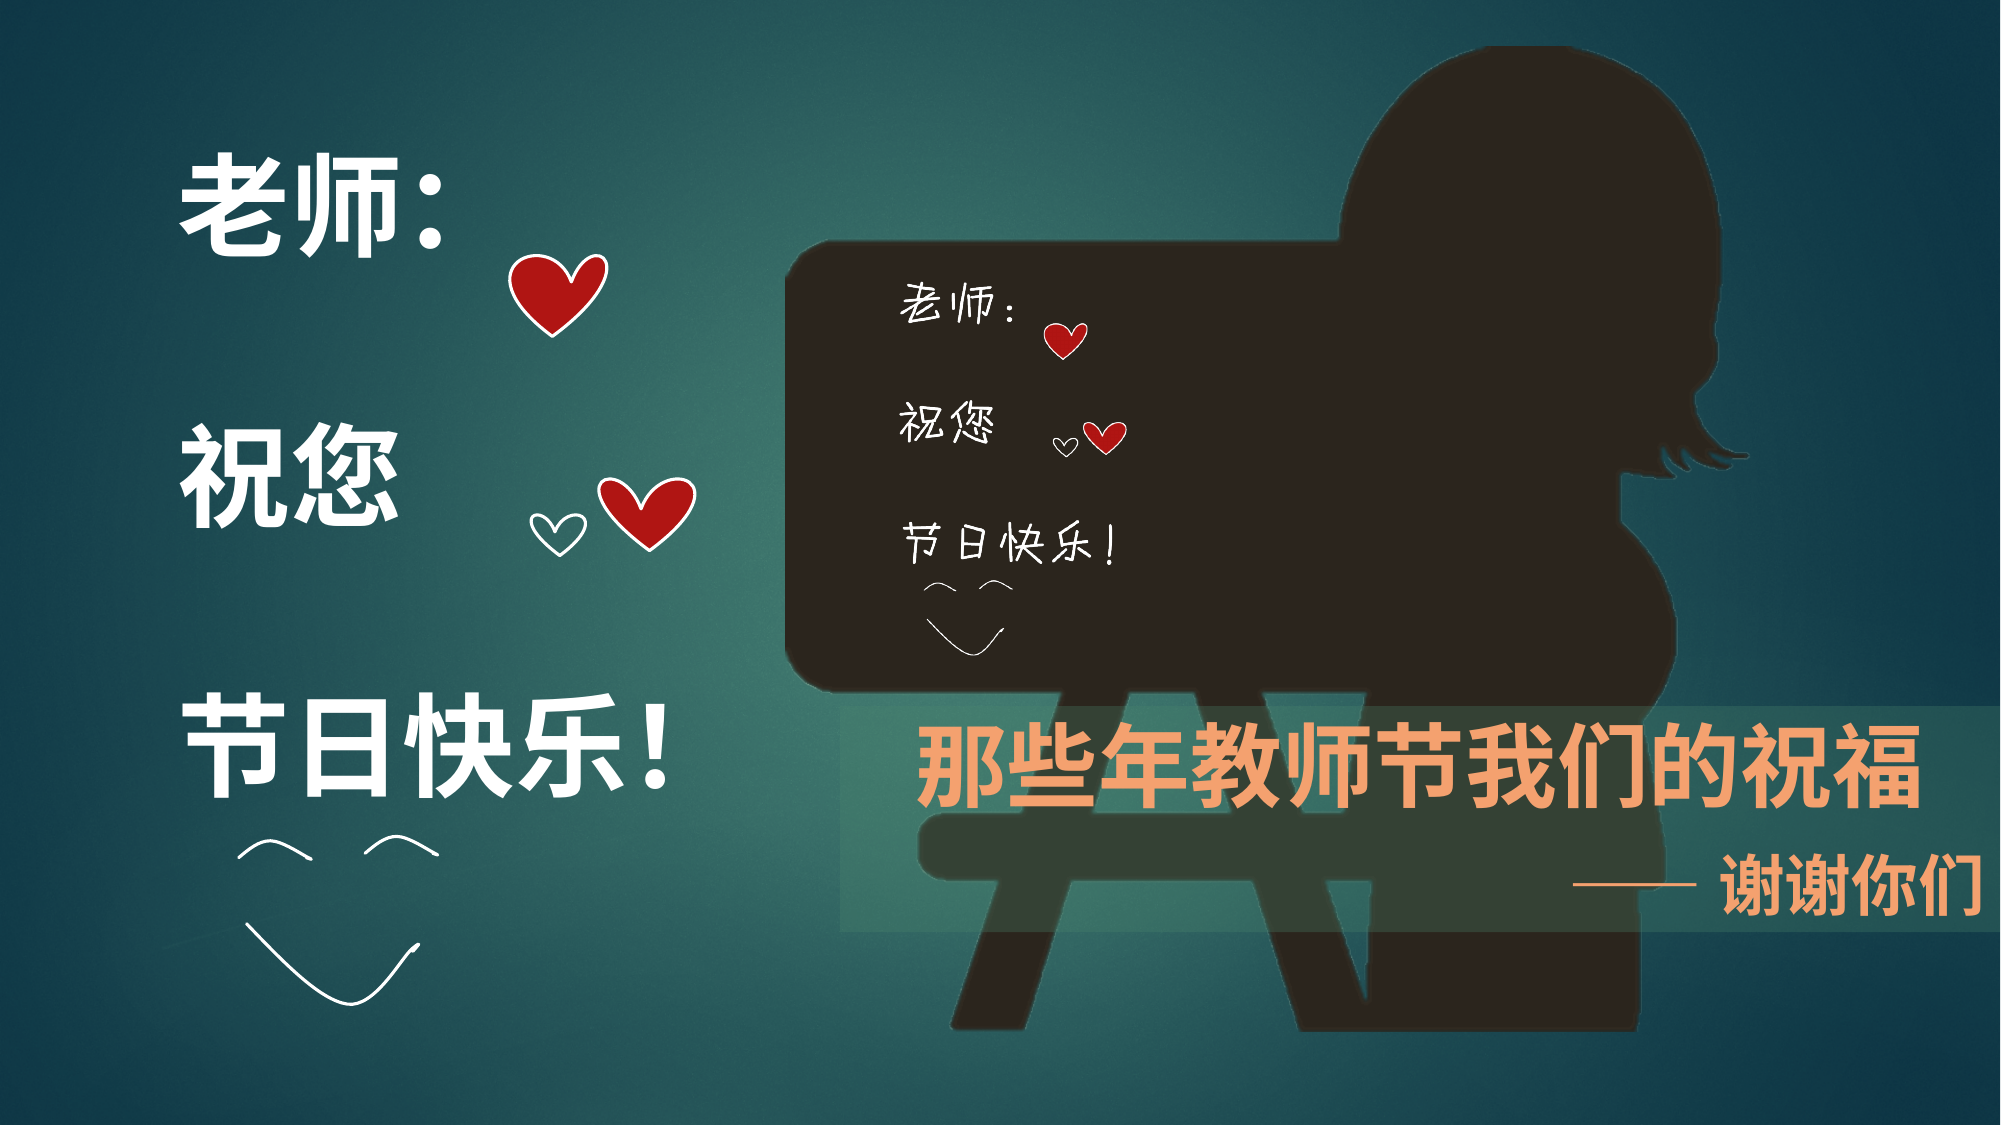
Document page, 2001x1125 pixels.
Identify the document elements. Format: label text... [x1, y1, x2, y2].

+-------+

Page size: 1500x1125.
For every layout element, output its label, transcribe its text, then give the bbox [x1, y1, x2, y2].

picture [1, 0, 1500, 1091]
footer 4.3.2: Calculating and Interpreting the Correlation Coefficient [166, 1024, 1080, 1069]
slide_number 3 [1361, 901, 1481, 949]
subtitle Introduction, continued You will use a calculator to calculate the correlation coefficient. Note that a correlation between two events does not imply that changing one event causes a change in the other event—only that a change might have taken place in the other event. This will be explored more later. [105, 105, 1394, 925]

+-------+

- [What to produce]: Transcribe, exactly and without additions, the lines of the records above, beginning with the line that contains "Document page, 2001x1125 pixels." and ending with the line that contains "Identify the document", both included.

- [Exercise output]:
Document page, 2001x1125 pixels.
Identify the document elements. Format: label text... [x1, y1, x2, y2].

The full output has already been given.